Constant innovation is a necessity and there is no better example of it than the Indian government. After launching the Unified Payments Interface—this was built on Immediate Payment Service (IMPS)—in August 2016, the National Payments Corporation of India made two major revamps of the service. First, it introduced BHIM (Bharat Interface for Money)—built on the UPI platform—to emulate the working of mobile wallets in December. Recently, it integrated BHIM with Aadhaar Pay, another one of it’s initiatives where one can make payments using biometric authentication. While BHIM has attracted over 19 million downloads since its launch, BHIM-Aadhaar and a host of benefits in the form of cashbacks and referral bonuses are expected to fast-track the cashless adoption process in the country.
Why has PM launched BHIM-Aadhaar?
One of the key elements of getting people to adopt cashless is ease of transactions. Demonetisation did not leave people with much choice, but to adopt digital platforms, with cash returning to the system, the government would have to make processes much simpler. More important, given that there are only 250 million smartphones in India, it was necessary to launch a platform where not everybody would require a smartphone and payments would become easier than before. BHIM-Aadhaar does that and more. In integrating with an existing platform, it allows merchants to initiate payments without the user requiring a smartphone.
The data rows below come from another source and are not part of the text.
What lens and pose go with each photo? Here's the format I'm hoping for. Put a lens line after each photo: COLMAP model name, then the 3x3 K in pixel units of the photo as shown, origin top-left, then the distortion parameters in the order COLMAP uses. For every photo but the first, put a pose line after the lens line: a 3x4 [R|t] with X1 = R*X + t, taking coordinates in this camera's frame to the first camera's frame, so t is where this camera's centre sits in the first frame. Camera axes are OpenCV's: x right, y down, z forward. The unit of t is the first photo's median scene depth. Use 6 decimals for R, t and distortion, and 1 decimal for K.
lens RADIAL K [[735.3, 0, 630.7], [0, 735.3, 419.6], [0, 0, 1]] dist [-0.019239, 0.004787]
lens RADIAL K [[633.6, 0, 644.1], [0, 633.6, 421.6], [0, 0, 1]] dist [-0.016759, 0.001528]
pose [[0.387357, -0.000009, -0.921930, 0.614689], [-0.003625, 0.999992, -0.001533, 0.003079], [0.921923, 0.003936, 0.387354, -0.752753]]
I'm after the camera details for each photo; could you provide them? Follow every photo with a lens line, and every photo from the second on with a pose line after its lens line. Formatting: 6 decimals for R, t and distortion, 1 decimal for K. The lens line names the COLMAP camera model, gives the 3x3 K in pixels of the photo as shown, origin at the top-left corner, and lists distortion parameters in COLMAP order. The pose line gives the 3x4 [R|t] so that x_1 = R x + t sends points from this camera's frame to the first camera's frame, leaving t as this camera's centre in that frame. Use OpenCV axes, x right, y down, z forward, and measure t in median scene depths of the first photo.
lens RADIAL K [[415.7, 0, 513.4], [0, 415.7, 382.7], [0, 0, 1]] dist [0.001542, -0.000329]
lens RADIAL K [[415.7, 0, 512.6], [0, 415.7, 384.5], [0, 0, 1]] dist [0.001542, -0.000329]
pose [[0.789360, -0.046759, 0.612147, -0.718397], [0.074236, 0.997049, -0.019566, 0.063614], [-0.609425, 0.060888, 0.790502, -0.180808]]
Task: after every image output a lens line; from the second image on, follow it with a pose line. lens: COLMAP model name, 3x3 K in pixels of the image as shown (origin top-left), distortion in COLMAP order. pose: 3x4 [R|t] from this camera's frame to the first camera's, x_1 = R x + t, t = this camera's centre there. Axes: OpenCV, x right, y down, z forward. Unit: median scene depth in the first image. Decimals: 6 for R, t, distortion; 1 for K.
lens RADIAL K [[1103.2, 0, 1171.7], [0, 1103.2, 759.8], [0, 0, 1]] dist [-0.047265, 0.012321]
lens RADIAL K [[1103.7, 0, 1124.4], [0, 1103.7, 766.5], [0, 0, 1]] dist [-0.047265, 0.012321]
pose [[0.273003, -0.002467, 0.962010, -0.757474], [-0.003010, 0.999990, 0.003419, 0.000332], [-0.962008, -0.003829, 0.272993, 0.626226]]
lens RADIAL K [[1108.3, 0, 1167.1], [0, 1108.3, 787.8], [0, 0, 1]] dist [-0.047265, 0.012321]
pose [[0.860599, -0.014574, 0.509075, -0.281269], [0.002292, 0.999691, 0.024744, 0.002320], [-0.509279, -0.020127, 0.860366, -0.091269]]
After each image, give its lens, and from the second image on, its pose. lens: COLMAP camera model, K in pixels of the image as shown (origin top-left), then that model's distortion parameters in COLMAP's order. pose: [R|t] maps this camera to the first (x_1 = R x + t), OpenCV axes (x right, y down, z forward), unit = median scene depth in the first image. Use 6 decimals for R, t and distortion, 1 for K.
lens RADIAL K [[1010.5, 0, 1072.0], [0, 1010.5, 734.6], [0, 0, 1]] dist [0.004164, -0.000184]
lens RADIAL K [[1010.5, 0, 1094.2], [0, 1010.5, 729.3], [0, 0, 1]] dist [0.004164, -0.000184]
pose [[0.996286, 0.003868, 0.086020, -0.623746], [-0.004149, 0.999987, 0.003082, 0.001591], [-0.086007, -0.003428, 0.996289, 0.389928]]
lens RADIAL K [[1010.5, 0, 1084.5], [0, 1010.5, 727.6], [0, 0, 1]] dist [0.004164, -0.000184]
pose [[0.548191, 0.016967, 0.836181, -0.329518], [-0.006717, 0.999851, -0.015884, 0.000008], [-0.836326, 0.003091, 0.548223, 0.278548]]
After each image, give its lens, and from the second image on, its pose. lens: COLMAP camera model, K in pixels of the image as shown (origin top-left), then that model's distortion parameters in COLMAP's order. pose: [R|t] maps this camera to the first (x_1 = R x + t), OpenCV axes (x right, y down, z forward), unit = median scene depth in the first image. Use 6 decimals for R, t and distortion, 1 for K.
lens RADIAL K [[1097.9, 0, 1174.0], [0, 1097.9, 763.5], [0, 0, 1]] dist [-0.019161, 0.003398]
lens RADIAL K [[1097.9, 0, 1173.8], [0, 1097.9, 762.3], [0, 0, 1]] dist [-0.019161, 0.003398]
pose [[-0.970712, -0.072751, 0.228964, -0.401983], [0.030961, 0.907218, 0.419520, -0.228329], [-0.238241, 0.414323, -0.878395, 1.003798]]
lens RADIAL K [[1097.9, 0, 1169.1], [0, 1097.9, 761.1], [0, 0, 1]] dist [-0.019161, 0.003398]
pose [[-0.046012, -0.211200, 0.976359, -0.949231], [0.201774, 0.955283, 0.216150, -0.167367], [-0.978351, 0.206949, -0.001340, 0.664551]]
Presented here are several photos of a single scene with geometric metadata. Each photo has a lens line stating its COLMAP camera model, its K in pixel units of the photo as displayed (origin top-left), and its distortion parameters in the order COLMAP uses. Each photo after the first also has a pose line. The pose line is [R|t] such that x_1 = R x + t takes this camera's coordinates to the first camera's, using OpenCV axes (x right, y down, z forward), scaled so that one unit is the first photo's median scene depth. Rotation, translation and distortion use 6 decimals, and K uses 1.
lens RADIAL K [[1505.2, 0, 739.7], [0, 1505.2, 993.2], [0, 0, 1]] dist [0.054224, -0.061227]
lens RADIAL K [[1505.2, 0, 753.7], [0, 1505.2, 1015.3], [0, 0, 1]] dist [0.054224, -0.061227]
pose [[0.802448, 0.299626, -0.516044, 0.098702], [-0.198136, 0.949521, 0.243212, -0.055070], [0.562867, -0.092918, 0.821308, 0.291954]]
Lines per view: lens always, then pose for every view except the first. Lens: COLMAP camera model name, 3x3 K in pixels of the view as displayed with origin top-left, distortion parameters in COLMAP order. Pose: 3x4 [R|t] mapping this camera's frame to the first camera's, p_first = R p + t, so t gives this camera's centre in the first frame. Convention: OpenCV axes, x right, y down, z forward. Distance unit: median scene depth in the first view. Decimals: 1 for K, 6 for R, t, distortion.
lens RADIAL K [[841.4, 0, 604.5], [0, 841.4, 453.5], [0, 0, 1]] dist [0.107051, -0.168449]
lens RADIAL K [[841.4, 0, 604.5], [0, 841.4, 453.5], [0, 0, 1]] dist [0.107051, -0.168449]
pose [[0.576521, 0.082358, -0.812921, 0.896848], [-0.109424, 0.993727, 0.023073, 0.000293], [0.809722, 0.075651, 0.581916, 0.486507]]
How will BHIM-Aadhaar work?
As it is only the merchant who would be initiating the transaction, she would have to register on the app. Once registration is complete, the merchant would have to purchase a fingerprint scanner, which will be connected to a smartphone. The customer would just present her Aadhaar number and then verify the payment with a thumb print. If the user has more than one account, she would be asked to choose a preferred account to complete the transaction.
How will it help consumers & merchants?
While with the previous version of BHIM facilitated a peer-to-peer transfer, which required the customer to have a smartphone or access USSD service, the new platform would need no such device. A customer who has linked her bank account with Aadhaar can simply walk into a store, enter the Aadhaar number and make payments via a fingeprint. For merchants, not only do costs of transactions come down, they would also have to invest less in infratsructure. So, all a merchant would need is her smartphone and a fingerprint reader, the cost of which is much lower than that of a swipe machine. Moreover, a merchant gets a direct transfer to her account, unlike mobile wallets where there is both a fee and a limit to what you can transfer.
How is the government planning to support BHIM-Aadhaar?
The government has announced a corpus of `495 crore for six months to get people to use BHIM-Aadhaar app. It is providing referral bonuses to those downloading the app and cashbacks to merchants doing transactions via it.
Under the bonus referral scheme, both the referrer and referee will get a bonus, provided the new user completes three successful transactions with a minimum amount of `50. Under this scheme, the referrer will get `10 per successful referral, and the new user `25 for using BHIM. For merchants, there is a cashback scheme, where each merchant would be awarded a maximum of `300 per month, totalling to `1,800 for six months. However, to avail benefits, a merchant has to have at least 50 transactions with 20 unique and non-repetitive customers.
Will BHIM-Aadhaar be a substitute for other digital modes?
Yes and no. Although BHIM is expected to displace certain modes—because it is easier to use than card machines—it will act more as a substitute for existing frameworks. Consider the case of point of sale (PoS) terminals; the banks, despite BHIM and UPI, have pushed 10 million extra PoS to promote digital transactions. Also, BHIM only fulfils the purpose for people who have a smartphone, and others would still require PoS devices, USSD and other modes. As for mobile wallets, they also have an advantage of being easier in processing of payments than BHIM, and offering more discounts and services.
What has been the use of digital transactions through different modes?
While demonetisation led to a spurt in digital modes, the pace of increase has slowed since then. Data released by RBI shows that card transactions in March, though higher than February, were lower than the December-January levels; similar was the case for mobile banking and USSD transactions. But for new modes like IMPS, UPI and prepaid payment instruments (these include mobile wallets), there was an increase. In fact, UPI transactions increased 48% in volume and 26% in value terms over the previous month. PPI transactions, which were looking at a month-on-month decline, also climbed up 15% both in volume and value terms in March. With BHIM-Aadhaar coming into the picture—the government has already enrolled 7 lakh merchants—numbers for UPI are expected to increase further in the coming months.
How should the government handle these different modes?
Although referrals and cashbacks are good measures to attract users for now, the government would not be able to keep it up forever. Therefore, going forward, it would require a more concentrated approach to further its digital mission.
For now, BHIM is not attracting any interbank, UIDAI or NPCI charges, but the government would have to let banks charge a fee to keep them in business, otherwise banks would have no incentive to promote these schemes. Instead of lowering the costs too much to hurt banks’ businesses or asking banks to bear the brunt, the government would do well to take some of these charges on its balance sheet.